D. MACLISE, R.A.
From the Painting by E. M. WARD. R.A., 1846
RICHARD DOYLE
Inherits a Talent for Drawing—Not Permitted to Study from Models—No Regular Training in Art—A Skilful Amateur—Precocious Sense of Humour—Fanciful Designs—Doyle Joins the Punch Staff—Instructed in Drawing on Wood—His Sign-manual—Retirement from Punch—Not Acquainted with Dickens—His Illustrations for "The Chimes"—Elves and Goblins—An Oversight by the Artist—"The Cricket on the Hearth" and "The Battle of Life"—Doyle's Original Sketches for the Christmas Books Dispersed.
With the single exception of John Leech, Richard Doyle contributed the greatest number of illustrations to the Christmas Books, three of these little volumes containing, in the aggregate, ten designs by him. He was born in London in 1824, his father, John Doyle, being the famous caricaturist, "H.B.," whose political cartoons created much sensation in their day. At an early age Richard Doyle proved that he inherited a talent for drawing, and was encouraged in this direction by his father, who (strange to say) would not allow him to study from the living model, preferring that the boy should be taught "to observe with watchful eye the leading features of the object before him, and then some little time after to reproduce them from memory as nearly as he could." He had no regular training in art, except such as he was privileged to enjoy in his father's studio, the result being that (as Mr. M. H. Spielmann reminds us in his "History of Punch") he never attained a higher position than that of an extremely skilful amateur, "whose shortcomings were concealed in his charming illustrations and imaginative designs, but were startlingly revealed in his larger work and in his figure-drawing.... He was saved by his charm and sweetness, his inexhaustible fun and humour, his delightful though superficial realisation of character, and his keen sense of the grotesque."

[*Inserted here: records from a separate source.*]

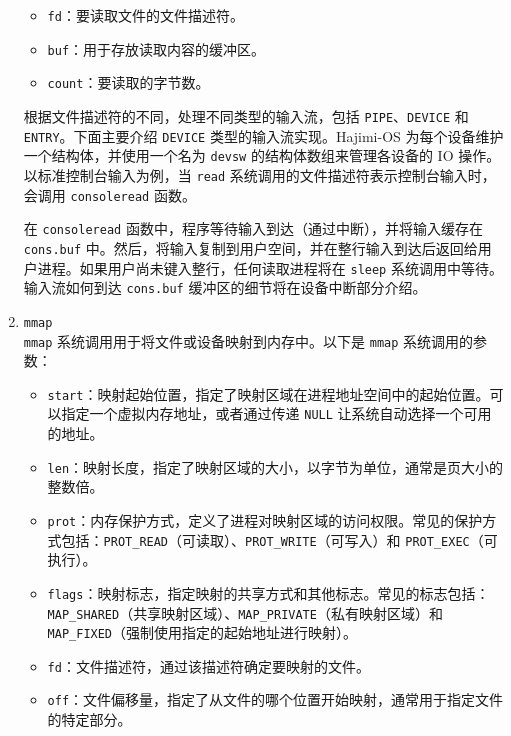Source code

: \documentclass[UTF8]{article}
\begin{document}
\begin{enumerate}
        \begin{itemize}
          \item \texttt{fd}：要读取文件的文件描述符。
          \item \texttt{buf}：用于存放读取内容的缓冲区。
          \item \texttt{count}：要读取的字节数。
        \end{itemize}

        根据文件描述符的不同，处理不同类型的输入流，包括 \texttt{PIPE}、\texttt{DEVICE} 和 \texttt{ENTRY}。下面主要介绍 \texttt{DEVICE} 类型的输入流实现。Hajimi-OS 为每个设备维护一个结构体，并使用一个名为 \texttt{devsw} 的结构体数组来管理各设备的 IO 操作。以标准控制台输入为例，当 \texttt{read} 系统调用的文件描述符表示控制台输入时，会调用 \texttt{consoleread} 函数。

        在 \texttt{consoleread} 函数中，程序等待输入到达（通过中断），并将输入缓存在 \texttt{cons.buf} 中。然后，将输入复制到用户空间，并在整行输入到达后返回给用户进程。如果用户尚未键入整行，任何读取进程将在 \texttt{sleep} 系统调用中等待。输入流如何到达 \texttt{cons.buf} 缓冲区的细节将在设备中断部分介绍。

  \item \texttt{mmap\\} \texttt{mmap} 系统调用用于将文件或设备映射到内存中。以下是 \texttt{mmap} 系统调用的参数：

        \begin{itemize}
          \item \texttt{start}：映射起始位置，指定了映射区域在进程地址空间中的起始位置。可以指定一个虚拟内存地址，或者通过传递 \texttt{NULL} 让系统自动选择一个可用的地址。
          \item \texttt{len}：映射长度，指定了映射区域的大小，以字节为单位，通常是页大小的整数倍。
          \item \texttt{prot}：内存保护方式，定义了进程对映射区域的访问权限。常见的保护方式包括：\texttt{PROT\_READ}（可读取）、\texttt{PROT\_WRITE}（可写入）和 \texttt{PROT\_EXEC}（可执行）。
          \item \texttt{flags}：映射标志，指定映射的共享方式和其他标志。常见的标志包括：\texttt{MAP\_SHARED}（共享映射区域）、\texttt{MAP\_PRIVATE}（私有映射区域）和 \texttt{MAP\_FIXED}（强制使用指定的起始地址进行映射）。
          \item \texttt{fd}：文件描述符，通过该描述符确定要映射的文件。
          \item \texttt{off}：文件偏移量，指定了从文件的哪个位置开始映射，通常用于指定文件的特定部分。
        \end{itemize}


\end{enumerate}
\end{document}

Richard Doyle's precocious sense of humour is exemplified in his illustrations for the Comic Histories, executed by him when fifteen years of age, but which were posthumously published. An extraordinary power of fanciful draughtsmanship distinguishes the majority of his designs, so that his pencil was in frequent request for works which demanded the display of this special faculty, such as Leigh Hunt's "Jar of Honey," Ruskin's "King of the Golden River," "Pictures from the Elf World," Planché's "Old Fairy Tales," &c. In 1843, when the artist was only nineteen, he was installed as a member of the regular pictorial staff of Punch, and received instruction in drawing on wood from Joseph Swain, the engraver for that journal. Richard Doyle was familiarly known to his intimate friends as "Dicky Doyle," which probably suggested his sign-manual of a little dicky-bird perched upon his initials, R.D.,—a signature that may be found appended to a very considerable number of cuts designed for Punch during a period of seven years—that is, until his retirement therefrom in 1850.
The Chimes, 1845.Although Doyle furnished illustrations to three of Dickens's Christmas Books, there is no evidence that he was ever personally acquainted with the novelist. No reference is made to the artist by Forster, nor does it appear that any correspondence passed between him and Dickens, the necessary instructions being apparently transmitted through the publishers. The earliest Christmas story with which we find him associated is "The Chimes," to which he supplied four illustrations, viz., "The Dinner on the Steps," "Trotty at Home," "Trotty Veck among the Bells," and "Margaret and her Child." His designs embellish the initial pages of each chapter, and are treated in a decorative and fanciful manner. In the first of these it will be noticed that the upper portion consists of a representation of the tower of St. Dunstan's Church in Fleet Street,—a subject repeated by Clarkson Stanfield, R.A., in a subsequent illustration. In the other woodcuts the artist exhibits his acknowledged skill in delineating elves and goblins, that depicting Trotty among the Spirits of the Bells affording a delightful example of his wonderful power in portraying goblin-like creatures, with their weird expressions and varied postures. Apropos of this engraving, a curious oversight has been discovered by the Rev. H. R. Haweis, for Doyle has introduced only three bells, thus seeming to have forgotten that four are required to ring a quarter! The subject of the remaining design, where Margaret, with her babe, kneels at the river's brink, is replete with pathos, the impression of desolation and despair being admirably rendered by means of a few simple lines.